━━━━━ Excerpted passage ━━━━━
The upshot is that unemployment claims, despite being at multi-year lows, is a complete canard. The jobs created over the past past year, and primarily the last six months, have been mostly low-paying, service-type, part-time varieties, due to the coming slaughter of the jobs market via Obamacare, which mandates employer-provided insurance for companies with more than 50 full-time employees. While there are no real new jobs being created, nobody's leaving to look elsewhere for work and the slack caused by full-time jobs being split into part-time increments means more jobs overall, just not good ones and, especially, not full-time ones.

Thus, unemployment claims henceforth must be viewed with a skewed eye, despite the glad-handing by the media, financial pundits and politicians. Evidence that the overall economy is not even close to the so-called "recovery" we've all been anxiously awaiting since 2009, was amply provided by Cisco and Wal-Mart, two huge employers and both Dow components.

With the close on Thursday, the market was pointed for the worst week of the year heading into Friday, and, despite a lame attempt at tape-painting late in the session, it was delivered, with all of the indices closing marginally lower.

Treasuries hit their highest yields in two years, anathema to stocks and the housing market, further clouding the picture for the Fed and their plans for a graceful exit by Mr. Bernanke later this year. The Fed has lost control of all markets; they likely cannot slow their bond purchases in September, lest they risk a complete meltdown in stocks and melt-up in yields.

Gold and silver - especially the latter - had their best week in two-and-a-half years, with both hitting three-month highs and breaking out of the recent, depressed range.

Looking out a month to three months, the Fed is completely boxed in. On one hand, they can say that the economy is improving enough - even though the data doesn't remotely support such a claim - and begin tapering in September, even October. Or, they could face reality, admit their policies have been utter failures and continue the current pace of QE. Neither scenario is particularly bullish for stocks, the reality case the worst, as the decline off the August 2nd closing high has begun to accelerate with a strong downward trajectory, sending the Dow straight through its 50-day moving average, and the S&P closing out the week resting right upon its 50-day.

Nothing good will come from the politicians' return from their month-long hiatus, when they will once again entertain the markets with their rituals of piercing the debt ceiling and coming up with a budget or suitable continuing resolution. No matter what the Fed decides in September can be perceived as good, though from a trading standpoint, keeping QE at its current $85 billion per month will appear as a victory of sorts for the Wall Street crowd, when in reality it is admission that all has failed and the Fed can do nothing, other than continue debasing the currency until is ceases to exist.

The mathematical certainty that the experiment with fiat currency, back with nothing but promises and lies, will fail, is entering the second leg, or the third, after the crash in '08-09 and the nearly five years of false, liquidity-driven recovery. Any astute observer will immediately comprehend that lost faith in the currency foreshadows another crisis, this one likely more severe than that of 2008.

While many of the status quo will cringe at the prospect of the greenback's death throes and a complete collapse of the global economy, those fed up to their eyeballs with the current regime of lies, uncertainty, complete fraud by the major banks and totalitarian fear-mongering will welcome the change with open arms.
━━━━━
Written task => The market commentary above ends by describing the current regime that some people are fed up with. List every item it names as part of that regime.
━━━━━ Data rows ━━━━━
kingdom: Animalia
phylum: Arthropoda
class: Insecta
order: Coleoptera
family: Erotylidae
━━━━━
━━━━━ Data rows ━━━━━
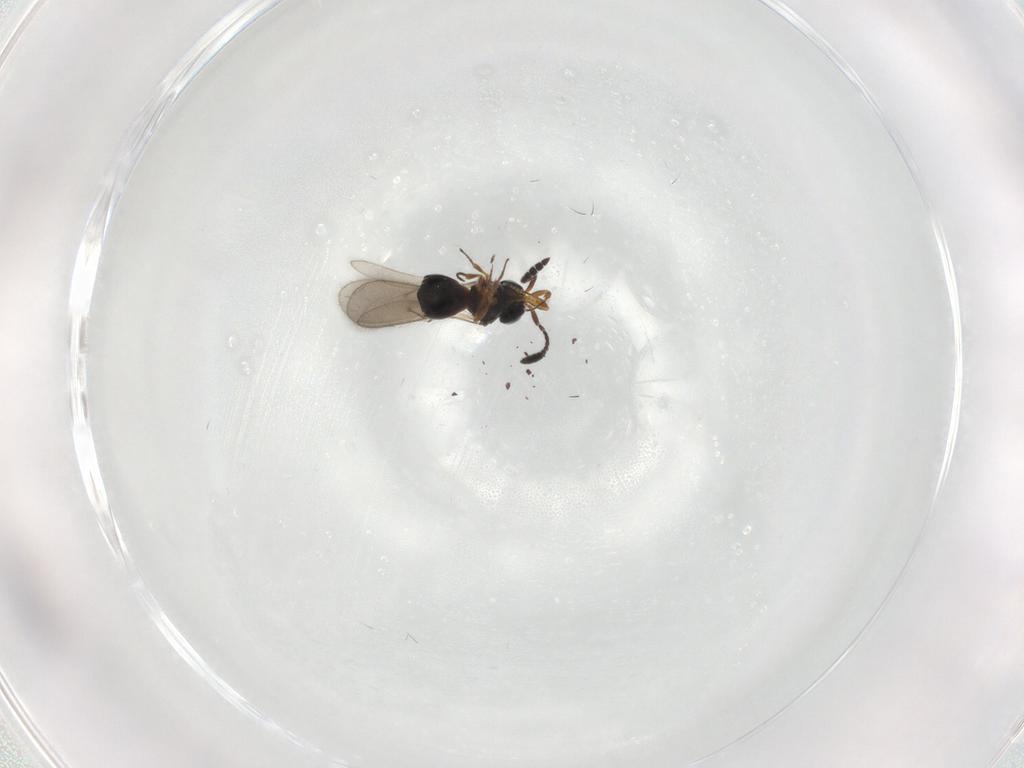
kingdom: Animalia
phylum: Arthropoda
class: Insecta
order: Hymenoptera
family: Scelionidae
━━━━━
━━━━━ Data rows ━━━━━
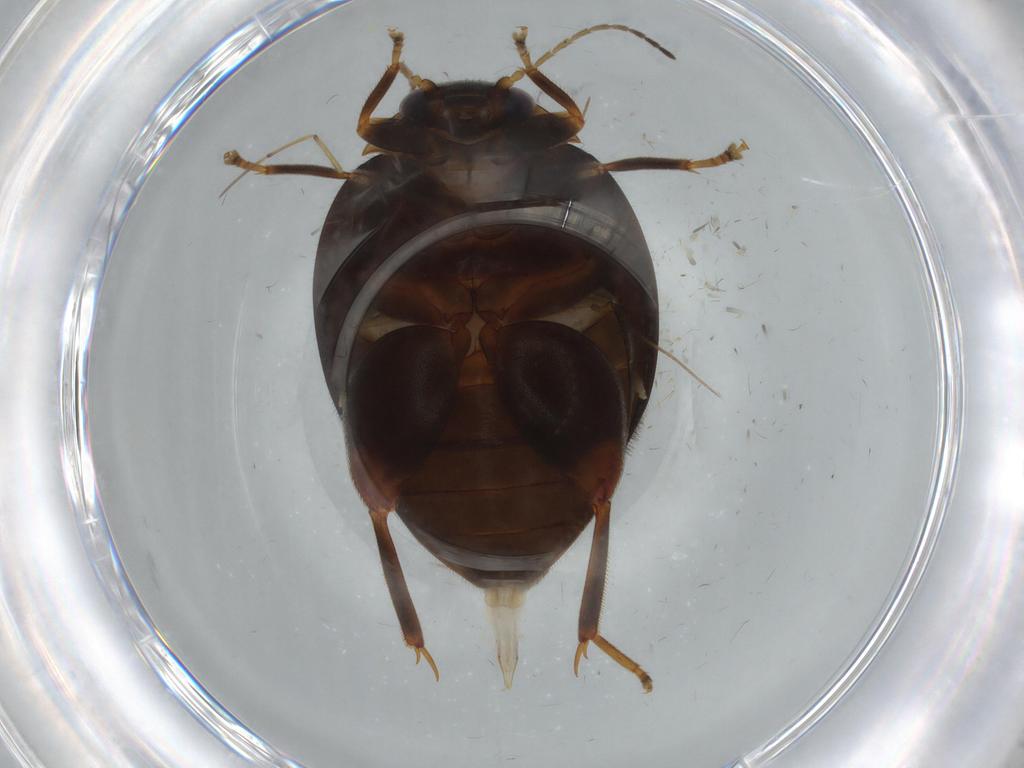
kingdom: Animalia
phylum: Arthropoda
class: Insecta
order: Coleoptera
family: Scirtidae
━━━━━
Answer below =>
- lies
- uncertainty
- complete fraud by the major banks
- totalitarian fear-mongering